Wisconsin's Top 10 Cheeses

Tom Giffey

Foster Cheese Haus
Foster Cheese Haus

What percentage of the big cheese wheel? Ranking is based on what amount of each cheese is produced in Wisconsin. 

1. Mozzarella (33.9%)

This is the most popular cheese variety in both Wisconsin And the nation, according to the Wisconsin Milk Marketing Board, which compiled these statistics. Credit mozzarella’s popularity to America’s love of pizza. Mozzarella is a “pasta filata” cheese, which means it’s made from curds which are dipped in hot water, then stretched. This allows the cheese to melt easily. (Fun fact: Back in Italy, mozzarella is traditionally made with water buffalo milk.) Wisconsin produces about 986 million pounds of mozzarella annually – that’s equivalent to the weight of more than 30 Leaning Towers of Pisa. Yes, that’s a whole lotta Pisa!

2. Cheddar (19.5%)

While it’s named after a British village (and is still the No. 1 cheese in the United Kingdom), we’d like to think that Cheddar was perfected here in Wisconsin.
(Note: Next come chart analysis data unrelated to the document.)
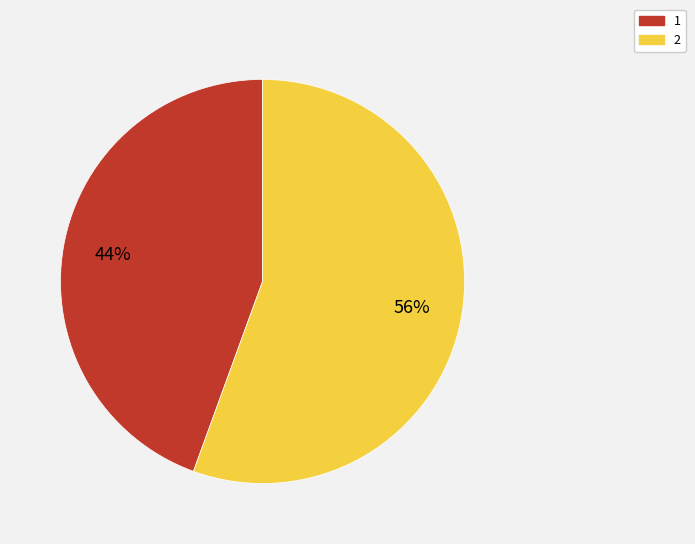

Which slice is the smallest?

1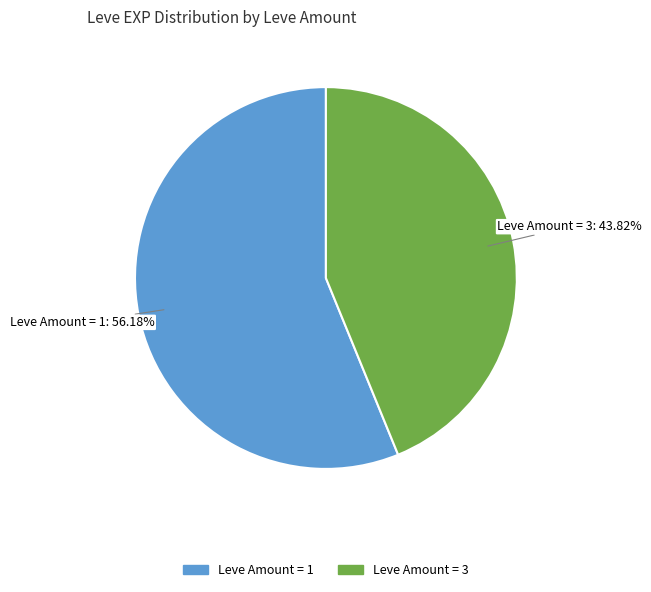

Is there any slice that represents more than half of the pie?

Yes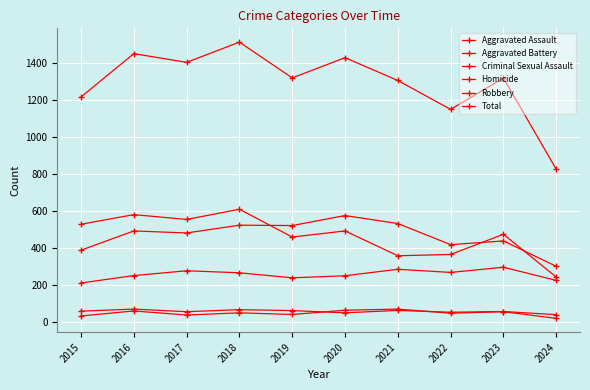

True or false: Aggravated Battery has a value of 643 at 2016.

False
We still make more Cheddar than any other state. Either golden or white, cheddar can range in flavor from mild to sharp, and gets increasingly crumbly with age.

3. Other Italian (16.1%)

Wisconsinites and Italians share a deep appreciation for cheese, and numerous other Italian varieties are produced here in the Dairy State, including many hard cheeses such as Parmesan (nicknamed “the king of Italian cheese”), Romano, and Asiago.

4. Other American (9.7%)

While foodies may turn up their noses at processed American cheese, it serves an important purpose. The blending and pasteurizing that processed cheese undergoes stops the aging processes, giving the cheese a longer shelf life and allowing it to melt easily and avoid separating.

5. Feta (2.8%)

Over in the old country – Greece – feta is made with sheep or goat milk, but here in America’s Dairyland it’s typically produced with regular old cow’s milk. This fresh, soft, and smooth cheese is usually packed in brine, which preserves it and makes it salty and tart.

6. Hispanic (2.5%)

Once a rarity this far north of the border, Hispanic cheeses are increasingly common: We now annually produce 71 million pounds of varieties such as queso fresco (crumbly and mild) and queso blanco (literally “white cheese”), which are key elements of Mexican cuisine.

7. Muenster (2.0%)

What’s orange on the outside and white on the inside? No, not a Dreamsicle: We’re talking about Muenster, the perfect semi-soft cheese for your deli sandwich. It likely evolved from semi-soft cheeses from France and Germany, but we’ve made it our own in Wisconsin.

8. Swiss (0.8%)

Speaking of European cheeses, this hard-and-holey variety originated in Switzerland. However, its production was modernized in America: According to the Wisconsin Milk Marketing Board, wrapping the ripening cheese in plastic let CO2 to escape but kept in moisture, allowing Swiss cheese to be produced in blocks without a hard, inedible rind.

9. Gorgonzola (0.6%)

This blue-veined, creamy and crumbly cheese originated in Italy way back in the ninth century. Yes, the blue stuff is mold – penicillium roqueforti, to be exact – but it helps give the cheese its rich flavor.

10. Gouda (0.4%)

Originally sold in the Dutch market town of Gouda, this creamy, almost chocolaty cheese was brought to America’s Dairyland by immigrants. Now, some of the best Gouda in the world is made right here in western Wisconsin: Holland’s Family Cheese in Thorp swept the top three spots in the aged Gouda category at the 2014 World Championship Cheese Contest.